Mi alzo, chiedo scusa, devo andare un attimo in bagno, e mi allontano in fretta, schiena dritta, passi lunghi, tacchi che risuonano sul pavimento.Allo specchio triste del bagno delle donne guardo il mio viso riflesso, le labbra umide, le gote arrossate, le narici leggermente dilatate. Questa eccitazione non è merito suo, non darò soddisfazione a questo stronzetto, arrivare all'ultimo e prendersi tutto il merito.

La porta si apre e Giovanni sguscia dentro con fare circospetto, guardandosi intorno. Appena è sicuro che siamo soli si avventa su di me, mi cinge i fianchi da dietro e inizia a strusciarsi. Le sue mani avide esplorano il mio corpo, la sua bocca è sul mio collo, e il suo membro eretto si fa sentire nonostante gli strati di stoffa.

"Non ti stai dimenticando qualcosa?" gli dico, staccandomi a fatica. Lo vedo dubbioso nello specchio, incrocia il riflesso del mio sguardo deciso, fa un paio di passi indietro.Mi volto, allungo leggermente la gamba davanti a me, faccio ondeggiare il piede. Lui sembra nervoso.


"Ma sono pulite.""Non più. Il pavimento del bagno fa davvero schifo. Guarda come è sporco."

Sporco. Enuncio la parola sillabando, con la voce che si affievolisce in un sussurro, schioccando le labbra esageratamente sulla c. La mia lingua fa capolino tra i denti e Giovanni si inginocchia.

"Vedi quelle borchiette sul cinturino? Succhiale bene, a una a una."

Annuisce, e si inchina il più possibile, nello spazio angusto del bagnetto, per portare la faccia sul mio piede.

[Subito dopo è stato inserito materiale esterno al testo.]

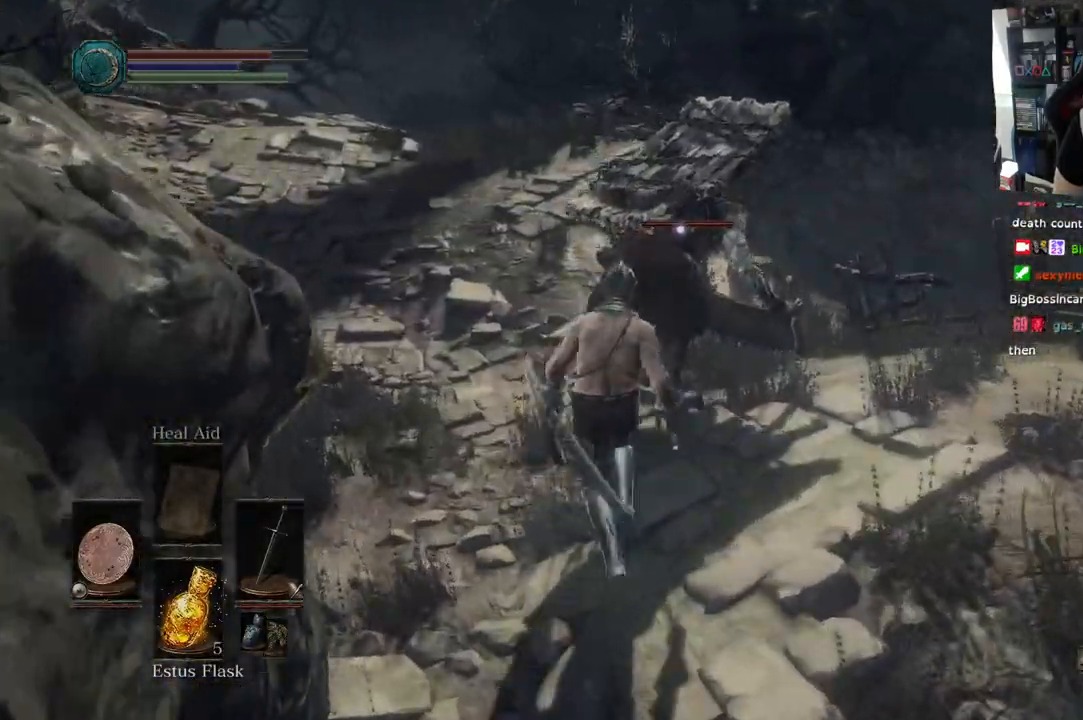
{"buttons": [], "left_stick": "up", "right_stick": "center", "events": [[133, "R1", "down"], [133, "R2", "up"], [200, "R1", "up"], [283, "R1", "down"], [433, "R1", "up"]]}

Apre la bocca e io, improvvisamente, gli tiro un calcio in faccia. Non forte, ma improvviso. Uno schiaffo. Lo sento trasalire, lanciare un urlo di sorpresa. Lo colpisco ancora e allora si gira, cercando di coprirsi il volto con le mani.

"Pensavi di scoparmi, e invece ti sei sbagliato, capisci?"

Giovanni annuisce, piagnucolando.

"Dimmelo!"


"Sì, ho sbagliato. Ti prego..."


"Ora apri la bocca, e inghiotti il tacco fino in gola, da bravo."

Resto lì, a pompargli il tacco a spillo in gola finché non sento bussare alla porta del bagno. Poi gli passo sopra, camminando sulla camicia stirata e me ne torno al mio aperitivo.